In the case before us no difference between men and women, as potential customers of the defendant, has been offered as a rational basis for serving the one and not the other. It may be argued that the occasional preference of men for a haven to which they may retreat from the watchful eye of wives or womanhood in general to have a drink or pass a few hours in their own company, is justification enough; that the simple fact that women are not men justifies defendant's practice. The answer is that McSorleys' is a public place, not a private club, and that the preferences of certain of its patrons are no justification under the Equal Protection Clause. Such preferences, no matter how widely shared by defendant's male clientele, bear no rational relation to the suitability of women as customers of McSorleys'.

Nor do we find any merit in the argument that the presence of women in bars gives rise to "moral and social problems" against which McSorleys' can reasonably protect itself by excluding women from the premises. Social mores have not stood still since that argument was used in 1948 to convince a 6-3 majority of the Supreme Court that women might rationally be prohibited from working as bartenders unless they were wives or daughters of male owners of the premises. Goesaert v. Cleary, 335 U.S. 464, 69 S. Ct. 198, 93 L. Ed. 163 (1948). Quite apart from the differences between tending a bar and being served at one, we take judicial notice that the vast majority of bars and taverns do cater to both sexes. Without suggesting that chivalry is dead, we no longer hold to Shakespeare's immortal phrase "Frailty, thy name is woman." Outdated images of bars as dens of coarseness and iniquity and of women as peculiarly delicate and impressionable creatures in need of protection from the rough and tumble of unvarnished humanity will no longer justify sexual separatism. At least to this extent woman's "emancipation" is recognized.

Finally, we note defendant's argument that it is unreasonable to impose upon it by judicial mandate the modifications in its sanitary facilities that would be required if it is directed to cater to women as well as men. As defendant's brief puts it, "Such collateral rules and regulations as would be necessary to make the overall mandate viable and workable, are most feasibly arranged by the enactment of laws by the legislature." Precisely such "collateral rules and regulations" have already been spelled out in the municipal codes dealing with health and sanitation, and are observed as a matter of course by the "vast majority of bars and taverns" mentioned above in which customers of both sexes are served. Defendant should have no difficulty in ascertaining exactly what the law requires of it in this area.

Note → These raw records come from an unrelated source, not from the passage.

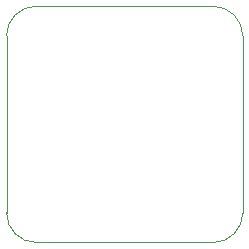
<source format=gbr>
%TF.GenerationSoftware,KiCad,Pcbnew,6.0.9+dfsg-1~bpo11+1*%
%TF.CreationDate,2022-11-06T17:08:34+01:00*%
%TF.ProjectId,mixer,6d697865-722e-46b6-9963-61645f706362,2*%
%TF.SameCoordinates,Original*%
%TF.FileFunction,Profile,NP*%
%FSLAX46Y46*%
G04 Gerber Fmt 4.6, Leading zero omitted, Abs format (unit mm)*
G04 Created by KiCad (PCBNEW 6.0.9+dfsg-1~bpo11+1) date 2022-11-06 17:08:34*
%MOMM*%
%LPD*%
G01*
G04 APERTURE LIST*
%TA.AperFunction,Profile*%
%ADD10C,0.100000*%
%TD*%
G04 APERTURE END LIST*
D10*
X137500000Y-85000000D02*
G75*
G03*
X140000000Y-87500000I2500000J0D01*
G01*
X155000000Y-87500000D02*
X140000000Y-87500000D01*
X140000000Y-67500000D02*
X155000000Y-67500000D01*
X157500000Y-70000000D02*
X157500000Y-85000000D01*
X137500000Y-85000000D02*
X137500000Y-70000000D01*
X155000000Y-87500000D02*
G75*
G03*
X157500000Y-85000000I0J2500000D01*
G01*
X157500000Y-70000000D02*
G75*
G03*
X155000000Y-67500000I-2500000J0D01*
G01*
X140000000Y-67500000D02*
G75*
G03*
X137500000Y-70000000I0J-2500000D01*
G01*
M02*

</source>
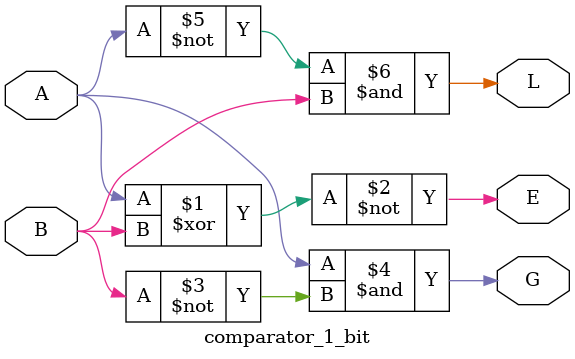
<source format=sv>
module comparator_1_bit(A,B,E,G,L);
  input A,B;
  output E,G,L;
  
  assign E = ~(A^B);
  assign G = A & ~B;
  assign L = ~A & B;
  
endmodule

</source>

Plaintiffs' motion for summary judgment is granted.

It is so ordered.


At 8:41 PM, Anonymous Anonymous said...

what was the exact date that women were first served?

At 7:25 PM, Blogger Evan said...

I realize this was posted three years ago, but perhaps the blog owner still checks the comments: Given this ruling, in particular the part of about there being "no difference between men and women, as potential customers", what is the legal rational for hosting "ladies night" at bars, where women are given free entry and/or discounts on purchases compared to their male counterparts?